After a pause: “You still desire to go?” he demanded.

“Yes, sir.”

Pinkerton turned to Miss Cushman: “She’ll take poor Madden’s number, thirteen—” He wrote it down under her name: “S. S. Operator No. 13, passes as Lucille Lyndon, nigger laundress.”

His small, brilliant eyes seemed to bore clean through them. Then he rose and the girls stood up.

“There are four, in the Rebel Secret Service, ye’ll beware of,” he said coldly. “There’s Rose O’Neil, Beauregard’s chief scout; there’s Belle Boyd—eighteen years old—and Jeb Stuart is God, to her.

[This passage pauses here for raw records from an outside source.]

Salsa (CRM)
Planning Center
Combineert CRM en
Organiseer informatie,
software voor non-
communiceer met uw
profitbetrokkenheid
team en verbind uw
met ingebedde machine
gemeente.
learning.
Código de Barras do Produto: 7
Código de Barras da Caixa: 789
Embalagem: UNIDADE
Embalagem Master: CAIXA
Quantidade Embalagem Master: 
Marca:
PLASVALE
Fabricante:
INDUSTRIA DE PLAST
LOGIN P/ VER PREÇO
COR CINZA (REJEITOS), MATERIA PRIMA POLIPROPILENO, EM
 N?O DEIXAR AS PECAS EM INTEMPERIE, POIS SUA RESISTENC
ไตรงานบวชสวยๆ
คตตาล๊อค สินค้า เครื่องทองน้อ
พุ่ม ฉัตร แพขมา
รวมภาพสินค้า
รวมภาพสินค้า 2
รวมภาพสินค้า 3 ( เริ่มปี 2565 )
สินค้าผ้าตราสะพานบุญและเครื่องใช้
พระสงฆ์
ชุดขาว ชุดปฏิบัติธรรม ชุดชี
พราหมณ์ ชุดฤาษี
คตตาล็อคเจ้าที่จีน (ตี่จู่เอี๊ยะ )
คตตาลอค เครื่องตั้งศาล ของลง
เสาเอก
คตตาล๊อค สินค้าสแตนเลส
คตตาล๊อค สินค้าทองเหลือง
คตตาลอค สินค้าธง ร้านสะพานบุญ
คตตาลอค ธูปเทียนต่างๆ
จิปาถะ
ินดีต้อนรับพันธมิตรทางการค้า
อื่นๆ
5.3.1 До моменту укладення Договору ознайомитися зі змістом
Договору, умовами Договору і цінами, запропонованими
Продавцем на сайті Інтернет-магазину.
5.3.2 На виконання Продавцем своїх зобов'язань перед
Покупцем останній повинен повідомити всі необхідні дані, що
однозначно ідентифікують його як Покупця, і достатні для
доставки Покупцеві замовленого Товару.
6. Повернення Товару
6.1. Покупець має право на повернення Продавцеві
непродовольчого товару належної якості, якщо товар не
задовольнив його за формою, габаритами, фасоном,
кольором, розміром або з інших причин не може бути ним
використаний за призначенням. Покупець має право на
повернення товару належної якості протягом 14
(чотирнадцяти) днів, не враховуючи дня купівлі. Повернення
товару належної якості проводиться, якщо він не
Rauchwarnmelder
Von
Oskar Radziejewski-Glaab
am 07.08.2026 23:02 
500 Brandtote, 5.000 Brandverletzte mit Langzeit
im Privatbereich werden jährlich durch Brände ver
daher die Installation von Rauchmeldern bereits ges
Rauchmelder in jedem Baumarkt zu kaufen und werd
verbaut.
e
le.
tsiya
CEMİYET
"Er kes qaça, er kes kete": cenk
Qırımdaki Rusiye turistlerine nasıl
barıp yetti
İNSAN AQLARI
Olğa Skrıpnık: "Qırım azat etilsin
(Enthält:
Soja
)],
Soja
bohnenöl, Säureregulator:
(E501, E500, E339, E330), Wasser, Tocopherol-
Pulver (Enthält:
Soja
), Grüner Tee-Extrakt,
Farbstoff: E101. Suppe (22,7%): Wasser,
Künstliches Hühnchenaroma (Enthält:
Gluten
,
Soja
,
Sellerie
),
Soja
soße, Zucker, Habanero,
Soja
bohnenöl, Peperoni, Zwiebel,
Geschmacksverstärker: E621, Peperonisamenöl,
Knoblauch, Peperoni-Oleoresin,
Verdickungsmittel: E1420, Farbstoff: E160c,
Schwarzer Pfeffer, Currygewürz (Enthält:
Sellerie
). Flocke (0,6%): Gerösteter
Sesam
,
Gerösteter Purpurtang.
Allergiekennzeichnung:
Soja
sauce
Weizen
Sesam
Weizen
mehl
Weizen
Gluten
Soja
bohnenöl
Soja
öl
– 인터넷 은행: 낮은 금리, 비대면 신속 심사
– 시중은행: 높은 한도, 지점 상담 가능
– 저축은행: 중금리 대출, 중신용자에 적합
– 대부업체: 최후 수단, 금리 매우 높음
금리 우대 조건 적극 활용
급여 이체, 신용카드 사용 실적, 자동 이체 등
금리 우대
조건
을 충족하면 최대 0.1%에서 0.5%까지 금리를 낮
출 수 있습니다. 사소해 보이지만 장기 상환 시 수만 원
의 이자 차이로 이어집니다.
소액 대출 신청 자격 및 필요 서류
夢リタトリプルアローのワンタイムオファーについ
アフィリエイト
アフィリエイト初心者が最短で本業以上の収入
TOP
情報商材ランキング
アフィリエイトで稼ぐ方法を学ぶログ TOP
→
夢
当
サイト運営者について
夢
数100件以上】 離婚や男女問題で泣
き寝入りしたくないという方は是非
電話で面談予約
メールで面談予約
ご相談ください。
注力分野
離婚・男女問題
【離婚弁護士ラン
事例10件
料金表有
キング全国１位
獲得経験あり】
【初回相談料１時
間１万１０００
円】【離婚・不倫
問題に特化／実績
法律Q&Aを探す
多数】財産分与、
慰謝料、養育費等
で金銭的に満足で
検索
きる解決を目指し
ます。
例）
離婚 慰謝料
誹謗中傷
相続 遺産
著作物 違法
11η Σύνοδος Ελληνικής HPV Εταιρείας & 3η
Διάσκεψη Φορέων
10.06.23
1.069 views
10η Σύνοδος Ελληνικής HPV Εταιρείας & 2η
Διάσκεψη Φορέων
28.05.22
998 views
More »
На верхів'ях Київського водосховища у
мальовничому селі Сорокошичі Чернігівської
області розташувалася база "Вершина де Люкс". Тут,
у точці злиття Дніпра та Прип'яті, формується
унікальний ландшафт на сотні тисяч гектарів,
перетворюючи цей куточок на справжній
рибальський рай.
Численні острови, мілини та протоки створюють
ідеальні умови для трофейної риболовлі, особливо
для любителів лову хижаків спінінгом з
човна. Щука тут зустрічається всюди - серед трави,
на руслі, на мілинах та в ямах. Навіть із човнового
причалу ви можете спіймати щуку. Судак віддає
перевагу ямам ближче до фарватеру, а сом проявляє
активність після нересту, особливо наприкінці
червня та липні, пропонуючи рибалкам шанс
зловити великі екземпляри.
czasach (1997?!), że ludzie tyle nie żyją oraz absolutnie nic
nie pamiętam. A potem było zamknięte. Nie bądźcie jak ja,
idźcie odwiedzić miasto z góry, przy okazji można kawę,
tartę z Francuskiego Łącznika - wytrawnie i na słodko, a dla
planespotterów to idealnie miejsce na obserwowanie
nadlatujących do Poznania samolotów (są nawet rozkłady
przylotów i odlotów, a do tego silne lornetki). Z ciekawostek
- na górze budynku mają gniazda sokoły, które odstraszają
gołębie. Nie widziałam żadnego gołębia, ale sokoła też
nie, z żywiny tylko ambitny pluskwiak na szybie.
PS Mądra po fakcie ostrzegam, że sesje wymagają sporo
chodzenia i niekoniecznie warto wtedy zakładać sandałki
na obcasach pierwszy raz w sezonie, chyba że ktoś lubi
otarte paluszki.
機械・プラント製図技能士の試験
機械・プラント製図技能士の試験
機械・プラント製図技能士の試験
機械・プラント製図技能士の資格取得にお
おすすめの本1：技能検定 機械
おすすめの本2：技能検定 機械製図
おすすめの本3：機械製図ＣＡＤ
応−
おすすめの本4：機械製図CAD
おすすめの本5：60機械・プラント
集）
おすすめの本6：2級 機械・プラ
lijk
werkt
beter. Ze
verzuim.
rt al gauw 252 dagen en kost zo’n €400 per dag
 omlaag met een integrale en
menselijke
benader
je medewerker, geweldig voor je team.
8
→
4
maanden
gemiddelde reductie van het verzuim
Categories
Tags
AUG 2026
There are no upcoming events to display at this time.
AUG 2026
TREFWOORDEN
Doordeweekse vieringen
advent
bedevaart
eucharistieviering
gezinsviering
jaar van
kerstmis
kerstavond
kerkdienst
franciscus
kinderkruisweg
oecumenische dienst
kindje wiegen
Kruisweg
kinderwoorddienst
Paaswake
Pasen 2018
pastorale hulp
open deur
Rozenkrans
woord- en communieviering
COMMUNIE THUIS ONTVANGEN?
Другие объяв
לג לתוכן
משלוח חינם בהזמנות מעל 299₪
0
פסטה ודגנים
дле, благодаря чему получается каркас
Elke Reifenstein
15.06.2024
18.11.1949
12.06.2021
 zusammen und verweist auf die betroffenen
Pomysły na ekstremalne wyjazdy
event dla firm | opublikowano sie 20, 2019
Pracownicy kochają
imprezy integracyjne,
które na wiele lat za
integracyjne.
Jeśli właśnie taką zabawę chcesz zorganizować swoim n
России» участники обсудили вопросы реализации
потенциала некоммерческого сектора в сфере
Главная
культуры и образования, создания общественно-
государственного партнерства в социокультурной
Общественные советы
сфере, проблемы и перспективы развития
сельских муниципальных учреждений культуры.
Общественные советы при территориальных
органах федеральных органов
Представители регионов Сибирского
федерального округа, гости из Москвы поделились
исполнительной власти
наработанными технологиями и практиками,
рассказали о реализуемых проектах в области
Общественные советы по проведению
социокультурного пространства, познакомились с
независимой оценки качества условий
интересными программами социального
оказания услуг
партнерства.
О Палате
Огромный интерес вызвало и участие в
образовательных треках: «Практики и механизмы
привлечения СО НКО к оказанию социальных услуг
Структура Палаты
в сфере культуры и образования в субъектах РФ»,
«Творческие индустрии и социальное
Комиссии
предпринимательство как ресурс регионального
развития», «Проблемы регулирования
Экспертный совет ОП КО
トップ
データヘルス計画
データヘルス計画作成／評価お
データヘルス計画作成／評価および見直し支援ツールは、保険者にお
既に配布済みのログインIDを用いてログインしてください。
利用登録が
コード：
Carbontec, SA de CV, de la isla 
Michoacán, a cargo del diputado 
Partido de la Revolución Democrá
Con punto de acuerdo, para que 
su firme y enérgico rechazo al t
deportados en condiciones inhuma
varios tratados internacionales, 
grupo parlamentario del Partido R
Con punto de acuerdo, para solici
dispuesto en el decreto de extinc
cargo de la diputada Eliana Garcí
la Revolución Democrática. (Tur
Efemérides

“There’s Vespasian Chancellor, Stuart’s chief scout; and there’s Jack Gailliard, a bad young man with a laugh, who does devil’s work for Jeb Stuart.”

He offered a dry hand to Miss Cushman, and then to Miss Loveless.

“You go to-night. In two days I send you John Babcock.”

“Good-by,” said Miss Cushman brightly to Colonel Sharpe who bowed in silence.

Miss Loveless nodded to him mischievously, and, seeing him redden a little, kissed her finger tips to him, enchanted with her visible conquest.

She whispered to Pauline Cushman as they went out: “He’s only a great big boy, that Colonel. Did you see his silly blush?”